Safjan: TK musiał umorzyć sprawę instrukcji 0015 UOP
Trybunał Konstytucyjny musiał w 1993 r. umorzyć sprawę instrukcji Urzędu Ochrony Państwa nr 0015, bo instrukcja ta została wcześniej uchylona - podkreśla prezes Trybunału prof. Marek Safjan.
Słowa Jarosława Kaczyńskiego, że umorzenie sprawy instrukcji (która miała umożliwiać inwigilację prawicy przez UOP) było "tchórzostwem" i "oportunizmem", Safjan określił jako "zdumiewające", "naruszające fundamentalne kanony kultury" i "noszące cechy pomówienia".
W piątek 17 lutego w sejmowym wystąpieniu Kaczyński powiedział: "Pamiętam, co zrobił Trybunał Konstytucyjny pod przywództwem pewnego bardzo znanego prawnika, dziś niesłychanie aktywnego, kiedy przyszło ocenić instrukcję 0015. Doskonale to pamiętam. I część z państwa też to pamięta. Pamiętam tamto tchórzostwo, tamten obrzydliwy oportunizm".
Safjan w przesłanym oświadczeniu podkreślił, że Trybunał Konstytucyjny rozpatrując w czerwcu 1993 r. wniosek sejmowej Komisji Administracji i Spraw Wewnętrznych (z kwietnia 1993 r.) musiał umorzyć sprawę, bo 26 maja 1993 r. szef UOP uchylił zaskarżoną instrukcję (wydaną w październiku 1992r.). W świetle ówczesnych przepisów w sytuacji utraty mocy przez akt normatywny TK nie miał innej możliwości.
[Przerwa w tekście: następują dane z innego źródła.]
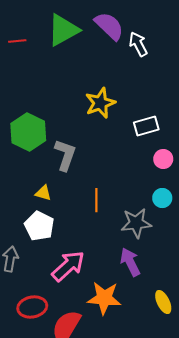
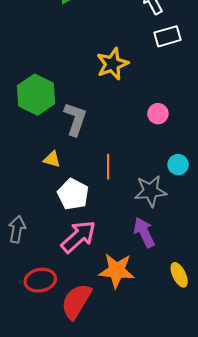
white rectangle: (146, 126) -> (167, 36), moved
pink circle: (163, 159) -> (158, 114), moved
white pentagon: (39, 226) -> (73, 194), moved

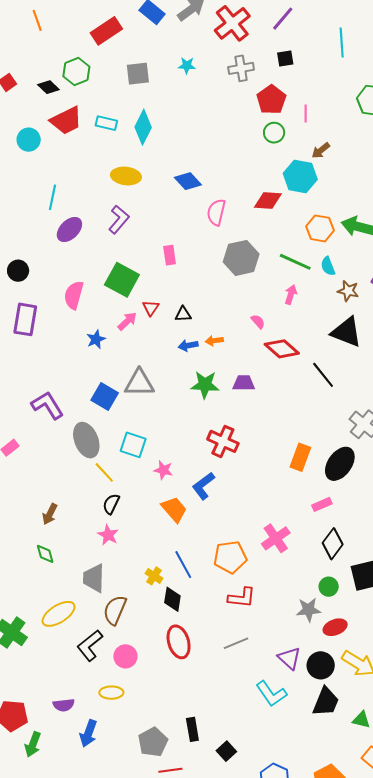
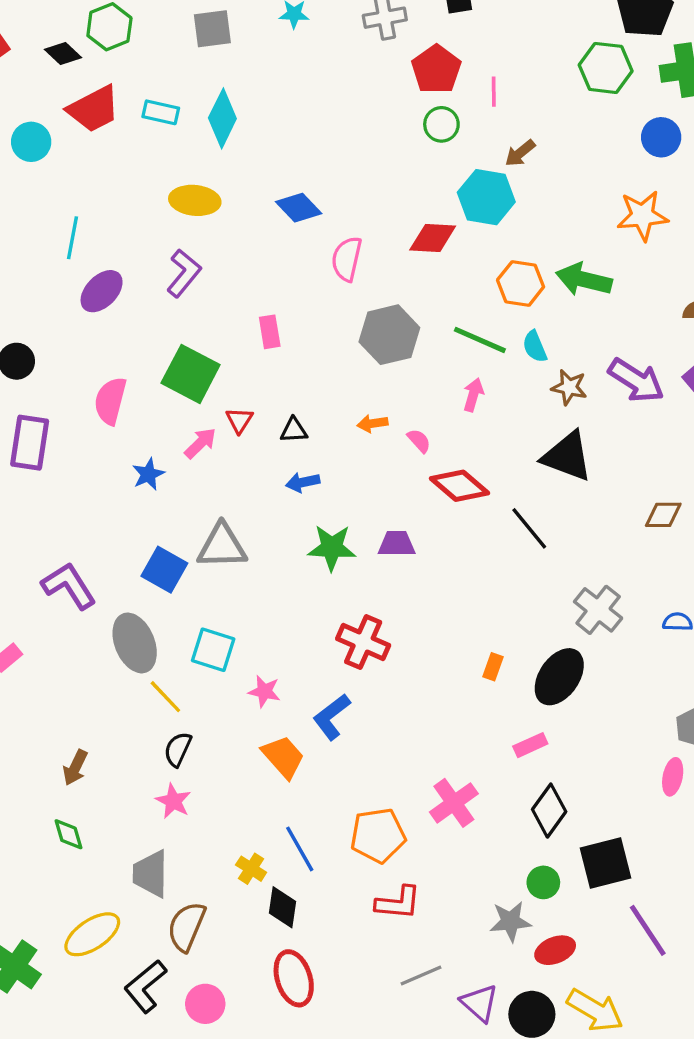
orange arrow: (214, 341) -> (373, 423), moved
orange rectangle: (300, 457) -> (493, 667), size x0.6
gray line: (236, 643) -> (421, 976), moved

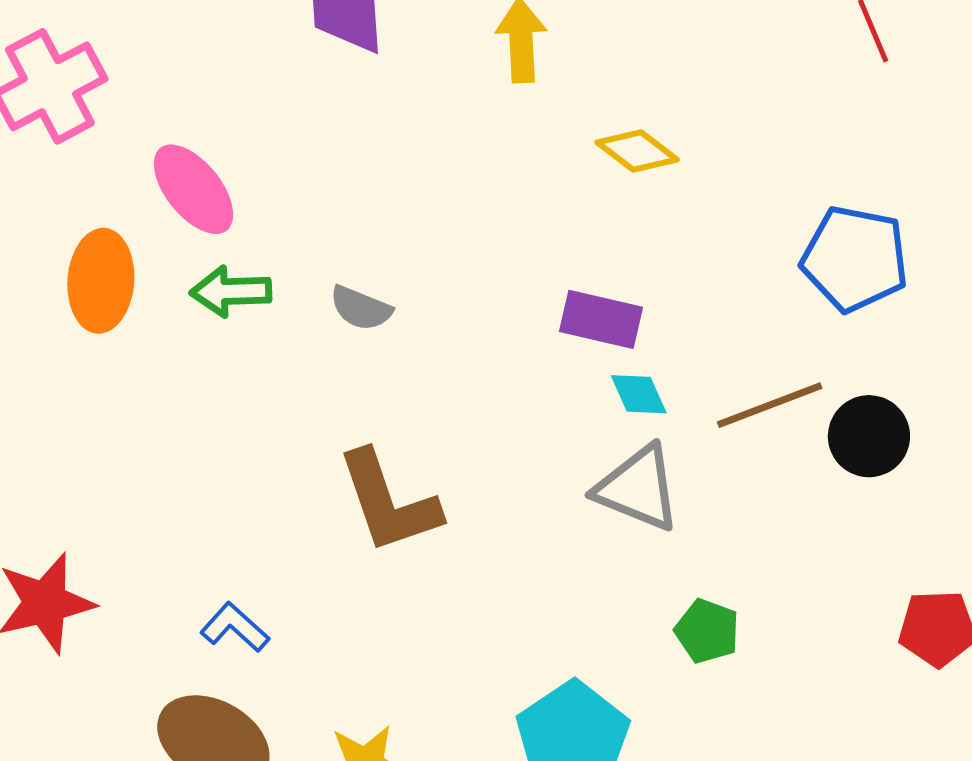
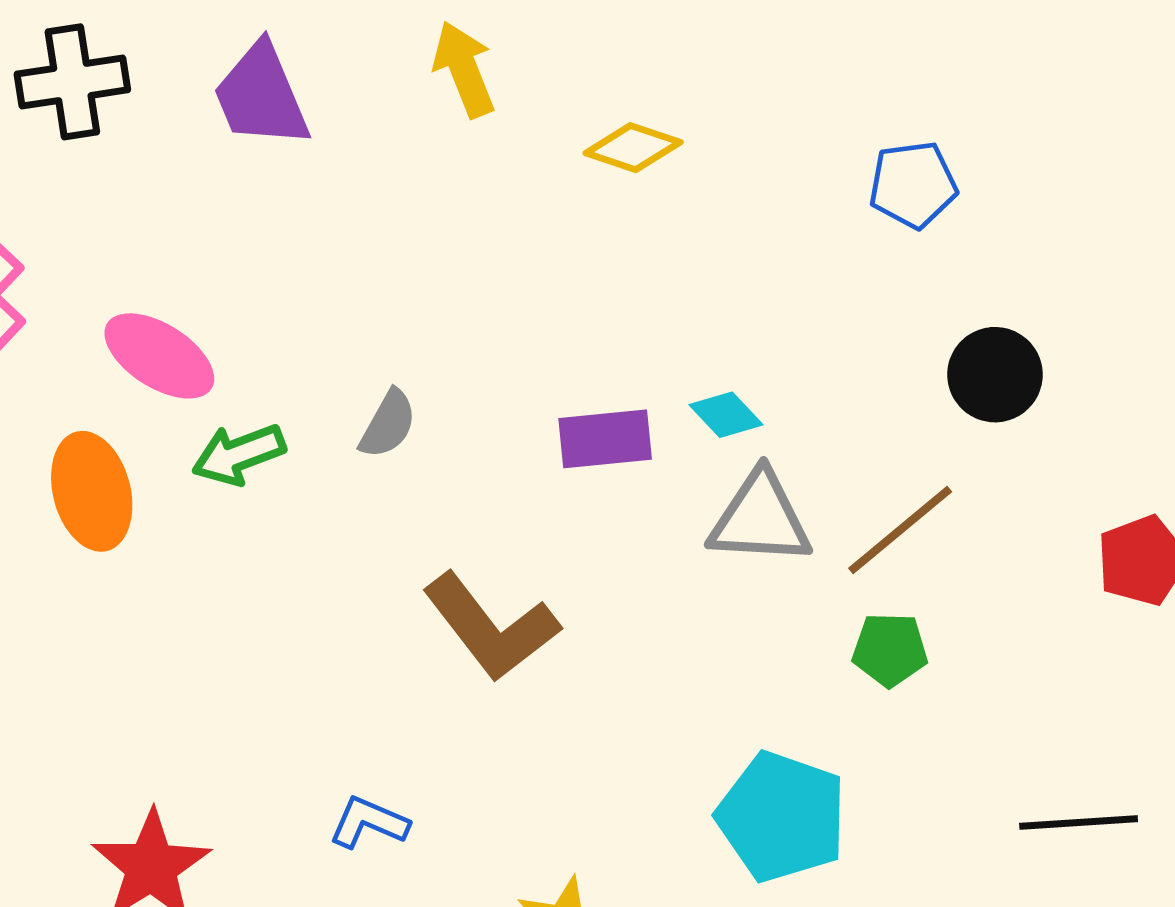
blue pentagon: (855, 259) -> (913, 185), size x0.7
gray semicircle: (361, 308) -> (388, 424), turned -64
purple rectangle: (601, 319) -> (605, 439), moved
brown line: (770, 405) -> (900, 530), moved

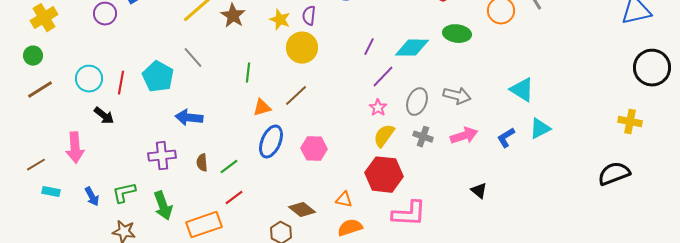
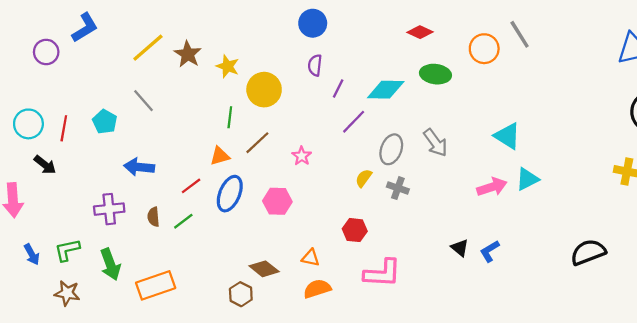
purple semicircle: (309, 16) -> (315, 65), moved
yellow star: (280, 20) -> (228, 66), moved
green line: (248, 73) -> (230, 117), moved
cyan pentagon: (158, 77) -> (105, 122), size x0.7
gray arrow: (457, 96) -> (435, 143), turned 40
pink star: (378, 108) -> (302, 156), moved
yellow semicircle: (384, 136) -> (364, 178), moved, size x0.7
pink arrow: (464, 136) -> (492, 187), moved
blue L-shape: (506, 138) -> (490, 251), moved
black semicircle: (614, 174) -> (588, 252), moved
red hexagon: (384, 175) -> (355, 230), size x0.6
red line: (234, 198) -> (191, 186), moved

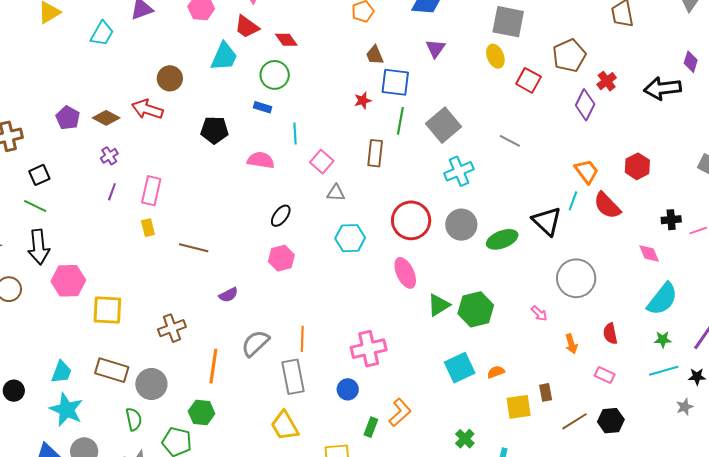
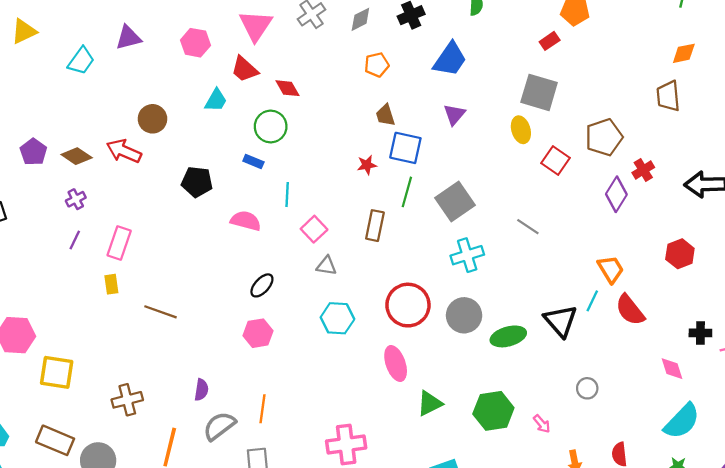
cyan trapezoid: (224, 57) -> (216, 100), size x0.7
red hexagon: (637, 166) -> (680, 254), moved
gray circle: (576, 278) -> (587, 388), size x0.5
purple semicircle: (228, 295) -> (201, 390), moved, turned -60
green hexagon: (476, 309) -> (493, 411), moved
orange line: (302, 339) -> (262, 409), moved

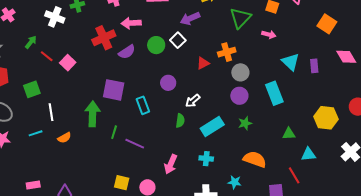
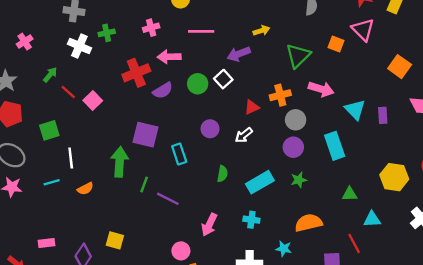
pink arrow: (269, 34) -> (321, 89), moved, size x1.5
white arrow: (193, 101) -> (244, 135), moved
orange semicircle: (255, 159) -> (308, 223), turned -35
yellow square: (122, 183) -> (115, 240), moved

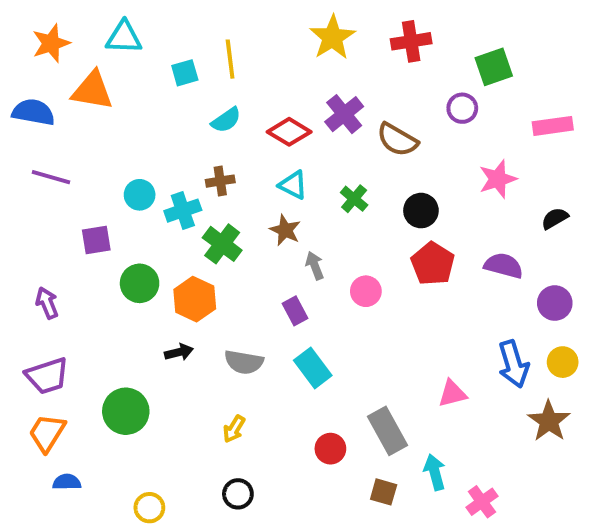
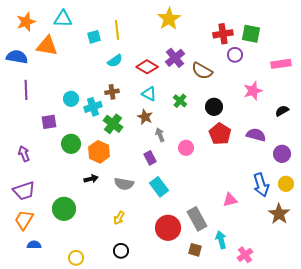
red cross: (411, 41) -> (223, 34), moved
green square: (494, 67) -> (251, 34), turned 30
purple line: (51, 177) -> (26, 90), turned 72
red circle: (330, 449) -> (168, 228), size x1.6

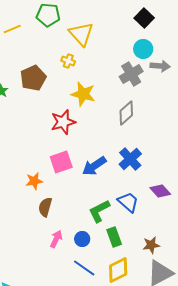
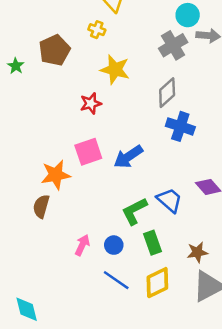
red star: (63, 122) -> (91, 103), size x0.7
blue cross: (130, 159) -> (180, 126), moved, turned -30
orange star: (34, 181) -> (56, 175), size x1.4
brown semicircle: (45, 207) -> (41, 206), moved

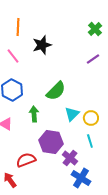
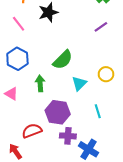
yellow circle: (91, 118) -> (106, 74), moved
purple cross: (70, 158) -> (68, 136), moved, turned -35

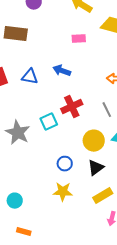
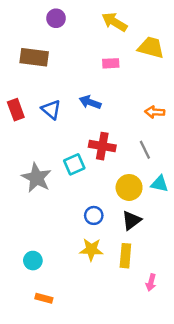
blue triangle: (30, 77) -> (51, 110), turned 30
red cross: (72, 107) -> (102, 146), turned 35
yellow rectangle: (103, 196) -> (125, 256), moved, turned -54

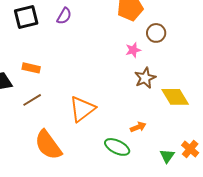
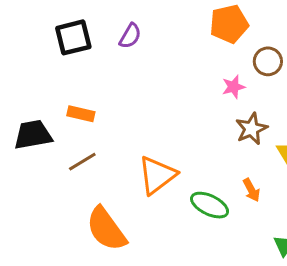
orange arrow: (138, 127) -> (251, 190), moved, turned 84
green ellipse: (117, 147) -> (210, 205), moved

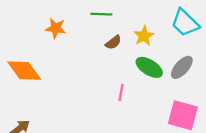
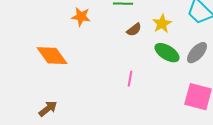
pink line: (121, 92) -> (130, 79), moved

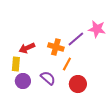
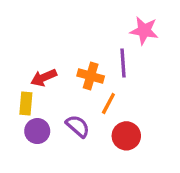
pink star: (97, 29) -> (144, 31), moved
purple line: (76, 39) -> (123, 63), turned -54

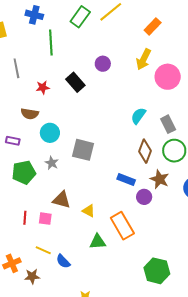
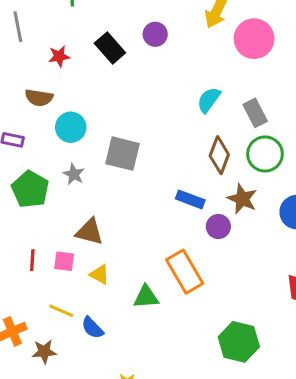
purple circle: (103, 64) -> (155, 34), moved
green pentagon: (24, 172) -> (30, 189), turned -30
yellow triangle: (89, 211) -> (100, 274), moved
"Fakty zaprzeczają jednoznacznie ocenom sformułowanym przez Pana Posła Jarosława Kaczyńskiego, zaś użyte przezeń w wystąpieniu sejmowym pod adresem Trybunału Konstytucyjnego epitety nie tylko zdumiewają, ale przede wszystkim naruszają fundamentalne kanony kultury i dobrego obyczaju, a także noszą cechy pomówienia konstytucyjnego organu Rzeczpospolitej oraz pełniących funkcje publiczne osób" - napisał Safjan.
Przypomniał, że gdy Trybunał rozpatrywał wniosek sejmowej komisji, ówczesnego prezesa TK prof. Mieczysława Tyczkę ze względu na jego stan zdrowia zastępował prof. Tomasz Dybowski. Wyznaczył on skład sędziowski w osobach: Dybowski jako przewodniczący, Ferdynand Rymarz jako sprawozdawca oraz Andrzej Zoll.
Tajną instrukcję Urzędu Ochrony Państwa nr 0015 ujawnił w 1993 r. Jarosław Kaczyński, sugerując, że umożliwiała ona inwigilację prawicy przez UOP. Zaprzeczali temu pracownicy Urzędu.
Do inwigilacji takiej doszło jednak w pierwszej połowie lat 90. UOP miał inwigilować opozycję prawicową wobec prezydenta Lecha Wałęsy i premier Hanny Suchockiej - w tym m.in. Jarosława i Lecha Kaczyńskich. Ujawniło to w 1997 r. SLD-owskie kierownictwo służb specjalnych. Ostatecznie do sądu trafił akt oskarżenia wobec szefa zespołu inspekcyjno-operacyjnego gabinetu szefa UOP płk. Jana L. Wątek ewentualnej odpowiedzialności jego przełożonych umorzono w 2002 r. Proces w tej sprawie jeszcze się nie rozpoczął.